The award is given to organizations that participate in the Energy Star program and have displayed "outstanding leadership year after year" in reducing greenhouse gas emissions by setting and achieving goals and employing innovative energy efficiency approaches, according to a Toyota news release.

This is the ninth consecutive year Toyota has received the energy efficiency award.

During the past decade, cumulative cost savings at 13 of Toyota's North American plants totaled more than $370 million.

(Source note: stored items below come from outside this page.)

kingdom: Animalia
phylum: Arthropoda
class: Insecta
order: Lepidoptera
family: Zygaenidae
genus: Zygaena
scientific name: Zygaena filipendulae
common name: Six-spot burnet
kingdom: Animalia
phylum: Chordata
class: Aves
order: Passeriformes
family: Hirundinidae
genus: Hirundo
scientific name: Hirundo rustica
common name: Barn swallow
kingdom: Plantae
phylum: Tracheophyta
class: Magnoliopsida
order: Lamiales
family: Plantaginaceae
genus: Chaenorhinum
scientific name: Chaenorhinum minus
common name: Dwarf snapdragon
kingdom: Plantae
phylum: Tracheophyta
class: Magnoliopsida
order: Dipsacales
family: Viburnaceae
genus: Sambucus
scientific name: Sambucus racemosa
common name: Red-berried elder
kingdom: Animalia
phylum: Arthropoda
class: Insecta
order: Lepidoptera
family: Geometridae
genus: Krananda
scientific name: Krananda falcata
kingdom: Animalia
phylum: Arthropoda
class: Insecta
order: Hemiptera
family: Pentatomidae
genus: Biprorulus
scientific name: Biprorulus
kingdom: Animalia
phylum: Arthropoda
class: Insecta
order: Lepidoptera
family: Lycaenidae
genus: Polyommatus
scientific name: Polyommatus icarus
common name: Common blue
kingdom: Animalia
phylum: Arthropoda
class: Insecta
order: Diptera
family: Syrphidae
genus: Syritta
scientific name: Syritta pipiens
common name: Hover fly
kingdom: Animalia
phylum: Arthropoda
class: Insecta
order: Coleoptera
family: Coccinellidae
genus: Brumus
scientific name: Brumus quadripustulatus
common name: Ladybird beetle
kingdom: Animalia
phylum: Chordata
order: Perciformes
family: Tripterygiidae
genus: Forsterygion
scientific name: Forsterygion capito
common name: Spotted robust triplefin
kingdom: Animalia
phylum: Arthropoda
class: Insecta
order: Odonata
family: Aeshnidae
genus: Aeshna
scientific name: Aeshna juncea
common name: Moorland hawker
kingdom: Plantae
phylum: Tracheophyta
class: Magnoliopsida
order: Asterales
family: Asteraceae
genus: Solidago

Energy use has been reduced by 15 percent per vehicle produced, enough energy to power 27,000 average households for 10 years, according to a Toyota news release.

Robin Haugen, general manager of production engineering for Toyota, said in a news release that the company is "honored to be recognized."

"It gives us greater motivation to identify ways to minimize our impact on the environment while helping our bottom line," "Our team members' commitment to reducing energy and water consumption across our operations demonstrates that when good ideas are shared, great things can happen."

The West Virginia plant's new compressed air metering system is one of a number of energy improvements accomplished by Toyota plants across the nation.

The Toyota Motor Manufacturing plant in Indiana installed an adiabatic humidification system in the paint booth that improved energy efficiency by 35 percent and saved more than $1.1 million annually, according to Toyota.

The Kentucky plant also installed an adiabatic humidification system in the paint shop that cut steam consumption by more than 65 percent and cut total energy use by 12 percent. The plant has saved $1.4 million annually.

Toyota has improved lighting at each of its 14 North American manufacturing plants. The total savings of new lighting topped $1.2 million and reached 17 million kilowatt hours, which could power 1,500 average households, Toyota said in its release.